Nationalist im Gewand eines Patriarchen
WELT
Das Oberhaupt der serbisch-orthodoxen Kirche, Patriarch Pavle, ist
95-jährig nach schwerer Krankheit am Sonntag in einem Belgrader Spital
gestorben. Der umstrittene Patriarch war seit zwei Jahren in Behandlung in
der Belgrader Militärklinik.
RNA/sda
Pavle war 1990 kurz vor dem Zerfall Jugoslawiens Oberhaupt der
serbisch-orthodoxen Kirche geworden, der die meisten der gut sieben
Millionen Einwohner Serbiens angehören.
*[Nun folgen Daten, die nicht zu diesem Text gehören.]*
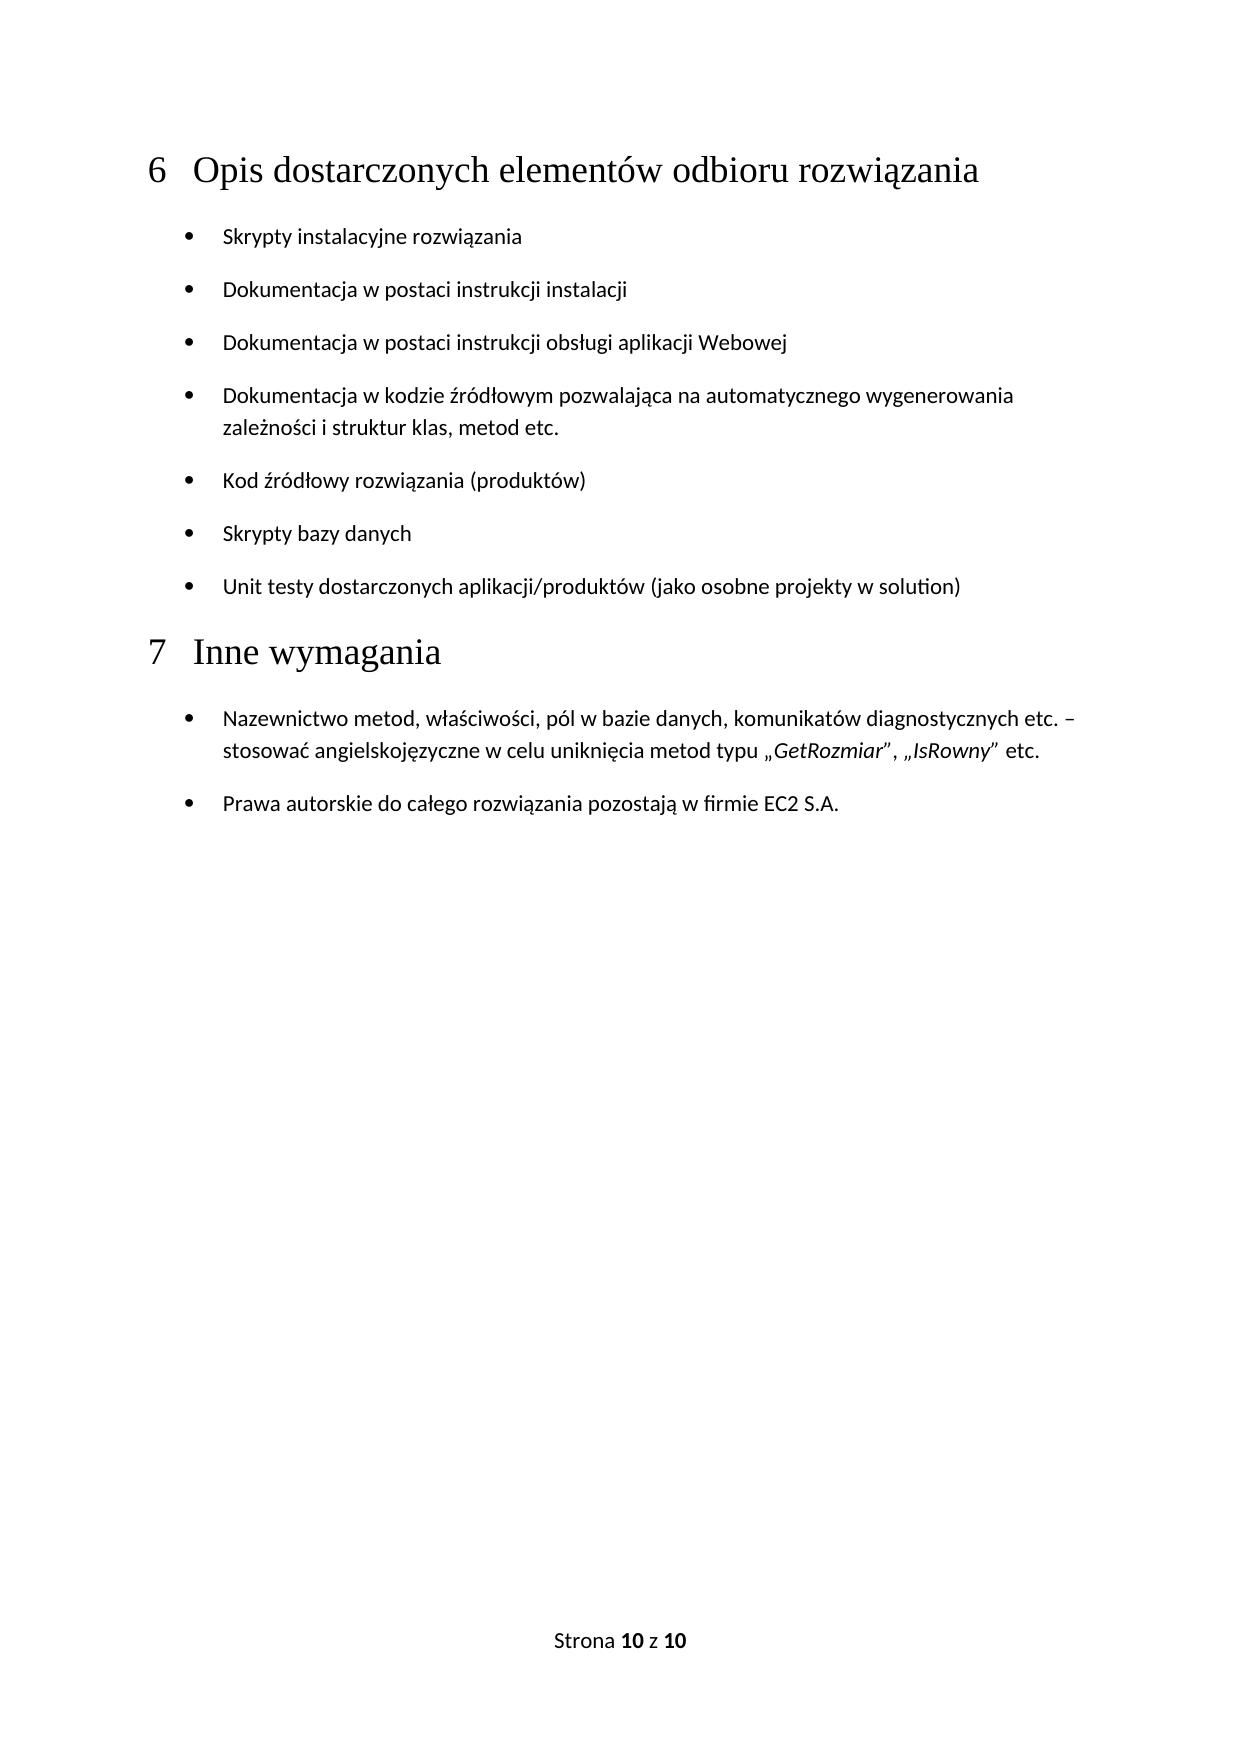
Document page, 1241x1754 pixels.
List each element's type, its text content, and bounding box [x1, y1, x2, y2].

list Kod źródłowy rozwiązania (produktów) [185, 466, 1093, 494]
list Skrypty instalacyjne rozwiązania [185, 222, 1093, 250]
subtitle Opis dostarczonych elementów odbioru rozwiązania [148, 148, 1093, 191]
list Dokumentacja w kodzie źródłowym pozwalająca na automatycznego wygenerowania zależności i struktur klas, metod etc. [185, 381, 1093, 441]
list Dokumentacja w postaci instrukcji obsługi aplikacji Webowej [185, 328, 1093, 356]
subtitle Inne wymagania [148, 630, 1093, 673]
list Dokumentacja w postaci instrukcji instalacji [185, 275, 1093, 303]
list Unit testy dostarczonych aplikacji/produktów (jako osobne projekty w solution) [185, 572, 1093, 601]
list Nazewnictwo metod, właściwości, pól w bazie danych, komunikatów diagnostycznych etc. – stosować angielskojęzyczne w celu uniknięcia metod typu „GetRozmiar”, „IsRowny” etc. [185, 704, 1093, 764]
list Prawa autorskie do całego rozwiązania pozostają w firmie EC2 S.A. [185, 789, 1093, 817]
list Skrypty bazy danych [185, 519, 1093, 547]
Damit erlebte er auch die Kriege
auf dem Balkan als Patriarch mit. Unter seiner Führung erlangte die
serbisch-orthodoxe Kirche eine führende Position im Land. So wurde etwa an
serbischen Schulen nach Jahrzehnten der Religionsunterricht wieder
eingeführt.
Anfang der 90er-Jahre unterstützte die serbisch-orthodoxe Kirche unter
Pavle serbische Nationalisten in Kroatien und Bosnien und sah sich immer
wieder auch mit Vorwürfen konfrontiert, mutmassliche serbische
Kriegsverbrecher zu schützen. So soll sie etwa dem früheren bosnischen
Serbenführer Radovan Karadzic, der sich derzeit vor dem UNO-Tribunal in Den
Haag verantworten muss, während seines jahrelangen Versteckspiels
Unterschlupf gewährt haben.
Vor seiner Amtszeit als 44. Oberhaupt der serbisch-orthodoxen Kirche war
Pavle Bischof im Kosovo. Auch nach dem Ende des Kosovo-Kriegs im Jahr 1999
reiste Pavle mehrmals in die damals noch serbische Provinz, um dortigen
Bischöfen und der verbliebenen serbischen Minderheit seine Unterstützung zu
signalisieren.
Die Kirche spielte auch eine massgebliche Rolle bei den Bemühungen
Belgrads, die Unabhängigkeitsbestrebungen des Kosovo zu unterbinden. Als
sich das Kosovo im Februar 2008 für unabhängig erklärte, erkannte die
Kirche den Schritt folglich nicht an.